“As I drove my iron wedge between the past and future, I heard a deafening crack of the fibers splitting, and the sharp tearing as each half parted from the other. Yesterday fell away, while I took tomorrow and gazed at its unbridled splendor. So beautiful, I decided we should keep it, and so I left the past behind and kept the future for us. I wanted to make sure it was perfect so I sanded and planed and planed and sanded. But the future was much rougher than I thought, and there were suddenly many more knots than before. I tried very hard to smooth it over, but I could not keep the splinters from surfacing and entering under my skin where they festered and pussed and swelled.
When finally I made it smooth I gave it to you, but you cried when you saw it. You said the future was ugly, and that it looked just like the past. I went back to find the other half to prove this wasn’t so, but by then the splinters in my hands had grown and I could not lift the iron wedge to cut them out. And so, I left you with the future and did not return.”

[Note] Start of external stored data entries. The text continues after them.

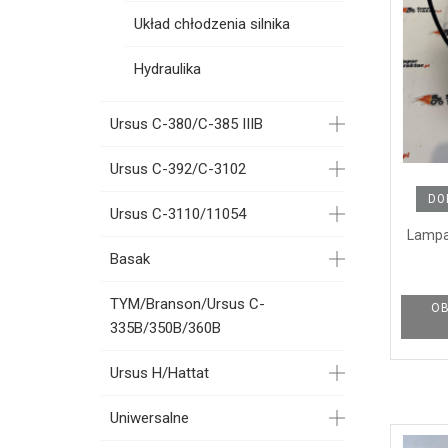
Układ chłodzenia silnika
Hydraulika
Ursus C-380/C-385 IIIB
Ursus C-392/C-3102
DO
Ursus C-3110/11054
Lampa
Basak
TYM/Branson/Ursus C-
OB
335B/350B/360B
Ursus H/Hattat
Uniwersalne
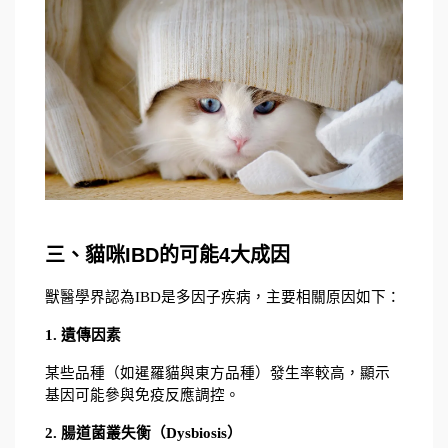
三、貓咪IBD的可能4大成因
獸醫學界認為IBD是多因子疾病，主要相關原因如下：
1. 遺傳因素
某些品種（如暹羅貓與東方品種）發生率較高，顯示
基因可能參與免疫反應調控。
2. 腸道菌叢失衡（Dysbiosis）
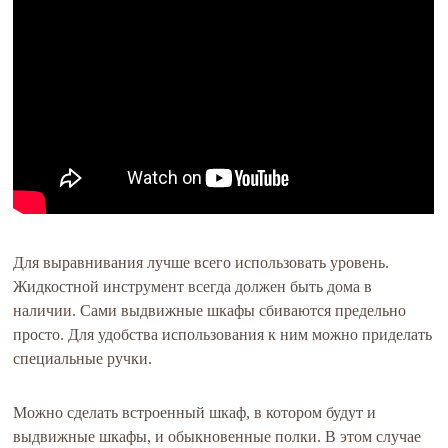
Для выравнивания лучше всего использовать уровень.
Жидкостной инструмент всегда должен быть дома в
наличии. Сами выдвижные шкафы сбиваются предельно
просто. Для удобства использования к ним можно приделать
специальные ручки.
Можно сделать встроенный шкаф, в котором будут и
выдвижные шкафы, и обыкновенные полки. В этом случае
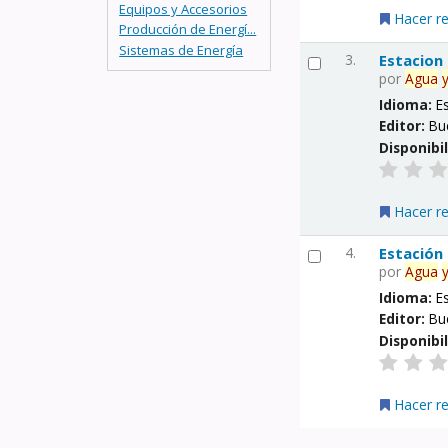
Equipos y Accesorios
Hacer r
Producción de Energí...
Sistemas de Energía
3.
Estacion
por
Agua
Idioma:
E
Editor:
Bu
Disponibi
Hacer r
4.
Estación
por
Agua
Idioma:
E
Editor:
Bu
Disponibi
Hacer r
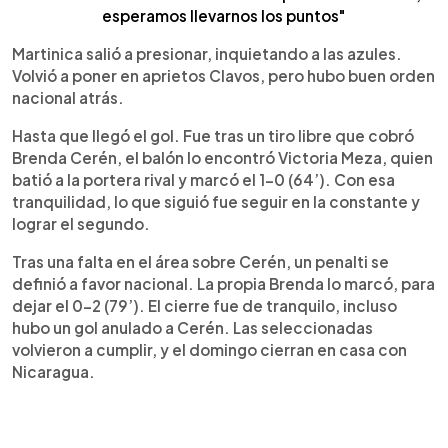
esperamos llevarnos los puntos"
Martinica salió a presionar, inquietando a las azules.
Volvió a poner en aprietos Clavos, pero hubo buen orden
nacional atrás.
Hasta que llegó el gol. Fue tras un tiro libre que cobró
Brenda Cerén, el balón lo encontró Victoria Meza, quien
batió a la portera rival y marcó el 1-0 (64’). Con esa
tranquilidad, lo que siguió fue seguir en la constante y
lograr el segundo.
Tras una falta en el área sobre Cerén, un penalti se
definió a favor nacional. La propia Brenda lo marcó, para
dejar el 0-2 (79’). El cierre fue de tranquilo, incluso
hubo un gol anulado a Cerén. Las seleccionadas
volvieron a cumplir, y el domingo cierran en casa con
Nicaragua.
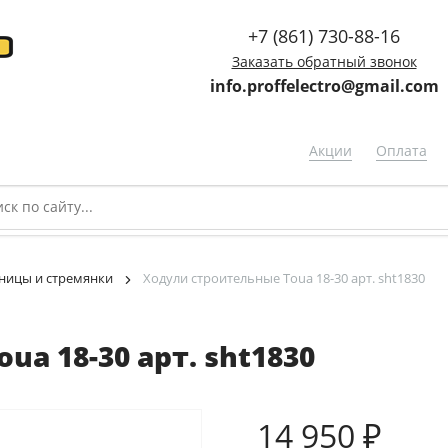
+7 (861) 730-88-16
Заказать обратный звонок
info.proffelectro@gmail.com
Акции
Оплата
ницы и стремянки
Ходули строительные Toua 18-30 арт. sht1830
a 18-30 арт. sht1830
14 950 ₽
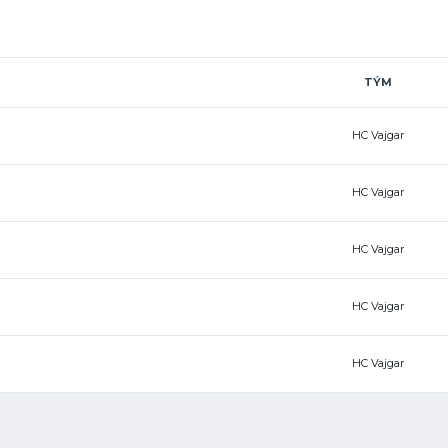
TÝM
HC Vajgar
HC Vajgar
HC Vajgar
HC Vajgar
HC Vajgar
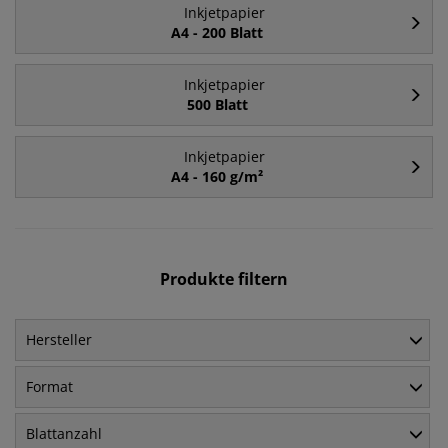
Inkjetpapier
A4 - 200 Blatt
Inkjetpapier
500 Blatt
Inkjetpapier
A4 - 160 g/m²
Produkte filtern
Hersteller
Format
Blattanzahl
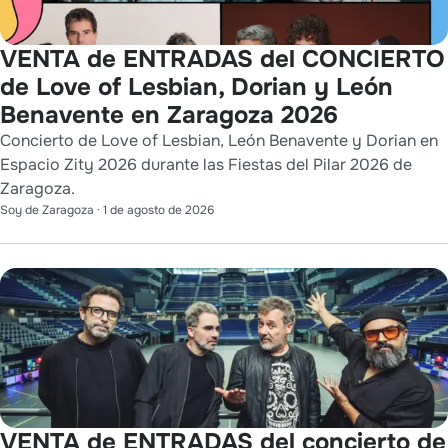
VENTA de ENTRADAS del CONCIERTO
de Love of Lesbian, Dorian y León
Benavente en Zaragoza 2026
Concierto de Love of Lesbian, León Benavente y Dorian en
Espacio Zity 2026 durante las Fiestas del Pilar 2026 de
Zaragoza.
Soy de Zaragoza
·
1 de agosto de 2026
VENTA de ENTRADAS del concierto de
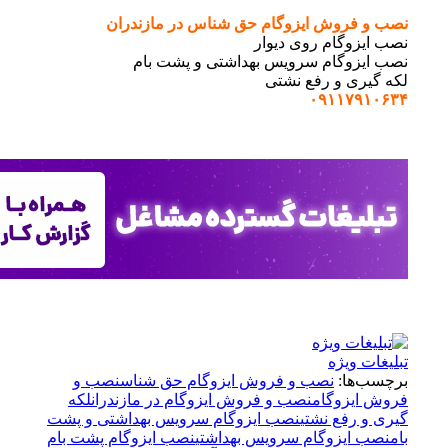
روش ایزوگام حق شناس در مازندران
گام روی دیوار
وگام سرویس بهداشتی و پشت بام
ی و رفع نشتی
۰۹۱۱۷
ویژه
ا:
نصب و فروش ایزوگام حق شناس
نصب و
زوگام
نصب و فروش ایزوگام در مازندران
لکه
فع نشتی
نصب ایزوگام سرویس بهداشتی و پشت
یزوگام سرویس بهداشتی
نصب ایزوگام پشت بام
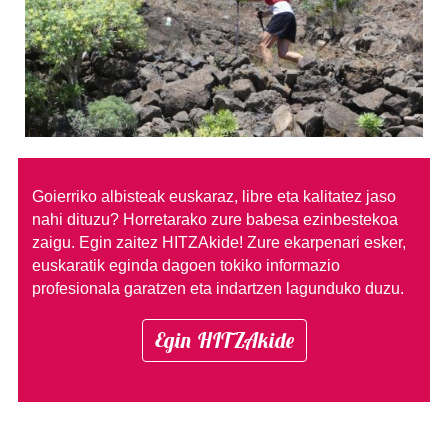
Goierriko albisteak euskaraz, libre eta kalitatez jaso
nahi dituzu?
Horretarako zure babesa ezinbestekoa
zaigu. Egin zaitez HITZAkide!
Zure ekarpenari esker,
euskaratik eginda dagoen tokiko informazio
profesionala garatzen eta indartzen lagunduko duzu.
Egin HITZAkide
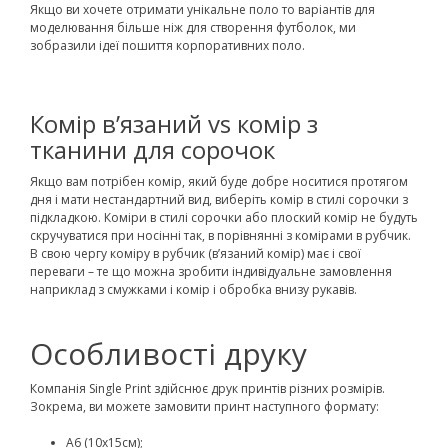
Якщо ви хочете отримати унікальне поло то варіантів для
моделювання більше ніж для створення футболок, ми
зобразили ідеї пошиття корпоративних поло.
Комір в’язаний vs комір з
тканини для сорочок
Якщо вам потрібен комір, який буде добре носитися протягом
дня і мати нестандартний вид, виберіть комір в стилі сорочки з
підкладкою. Коміри в стилі сорочки або плоский комір не будуть
скручуватися при носінні так, в порівнянні з комірами в рубчик.
В свою чергу коміру в рубчик (в’язаний комір) має і свої
переваги – те що можна зробити індивідуальне замовлення
наприклад з смужками і комір і обробка внизу рукавів.
Особливості друку
Компанія Single Print здійснює друк принтів різних розмірів.
Зокрема, ви можете замовити принт наступного формату:
А6 (10х15см);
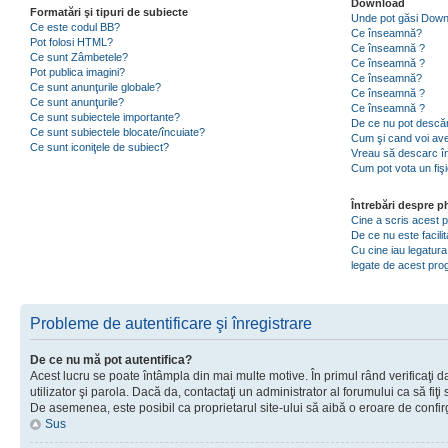
Download
Formatări şi tipuri de subiecte
Unde pot găsi Dow
Ce este codul BB?
Ce înseamnă?
Pot folosi HTML?
Ce înseamnă ?
Ce sunt Zâmbetele?
Ce înseamnă ?
Pot publica imagini?
Ce înseamnă?
Ce sunt anunţurile globale?
Ce înseamnă ?
Ce sunt anunţurile?
Ce înseamnă ?
Ce sunt subiectele importante?
De ce nu pot descăr
Ce sunt subiectele blocate/încuiate?
Cum şi cand voi ave
Ce sunt iconiţele de subiect?
Vreau să descarc în
Cum pot vota un fiş
Întrebări despre 
Cine a scris acest
De ce nu este facili
Cu cine iau legatura
legate de acest pr
Probleme de autentificare şi înregistrare
De ce nu mă pot autentifica?
Acest lucru se poate întâmpla din mai multe motive. În primul rând verificaţi d
utilizator şi parola. Dacă da, contactaţi un administrator al forumului ca să fiţi 
De asemenea, este posibil ca proprietarul site-ului să aibă o eroare de confir
Sus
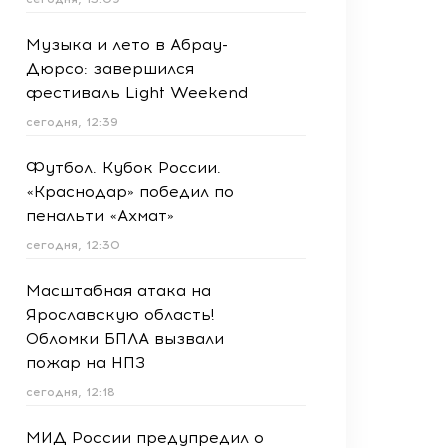
Музыка и лето в Абрау-
Дюрсо: завершился
фестиваль Light Weekend
сегодня, 12:39
Футбол. Кубок России.
«Краснодар» победил по
пенальти «Ахмат»
сегодня, 12:30
Масштабная атака на
Ярославскую область!
Обломки БПЛА вызвали
пожар на НПЗ
сегодня, 12:18
МИД России предупредил о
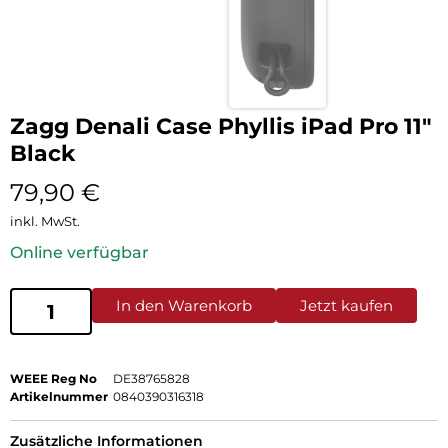
Zagg Denali Case Phyllis iPad Pro 11″
Black
79,90
€
inkl. MwSt.
Online verfügbar
In den Warenkorb
Jetzt kaufen
WEEE Reg No
DE38765828
Artikelnummer
0840390316318
Zusätzliche Informationen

I wrote this text the winter of 2019. I had acquired the birch section from a mill in Escanaba, MI, a place not unfamiliar in it’s state of declined industry, soft beauty and jagged past. As I pondered how to acknowledge the rampant deforestation of the white pine, the brutality of indigenous genocide and the economic cavities left in these places after all the resources were tapped, I realized that as much as we would like to bill the present as different, the future as new, they are inextricably tied to the past. It’s a multi-layered truth. Metaphysically, historically, personally, there is no way to severe oneself from what has happened. Perhaps it is most visceral in relationships, this reality bites the in all of our encounters. I think that, at this moment, most of us know it’s essential to acknowledge the past, see it, touch it, know its story. It is the only path to honestly repair the built up scars of our interior and exterior landscapes.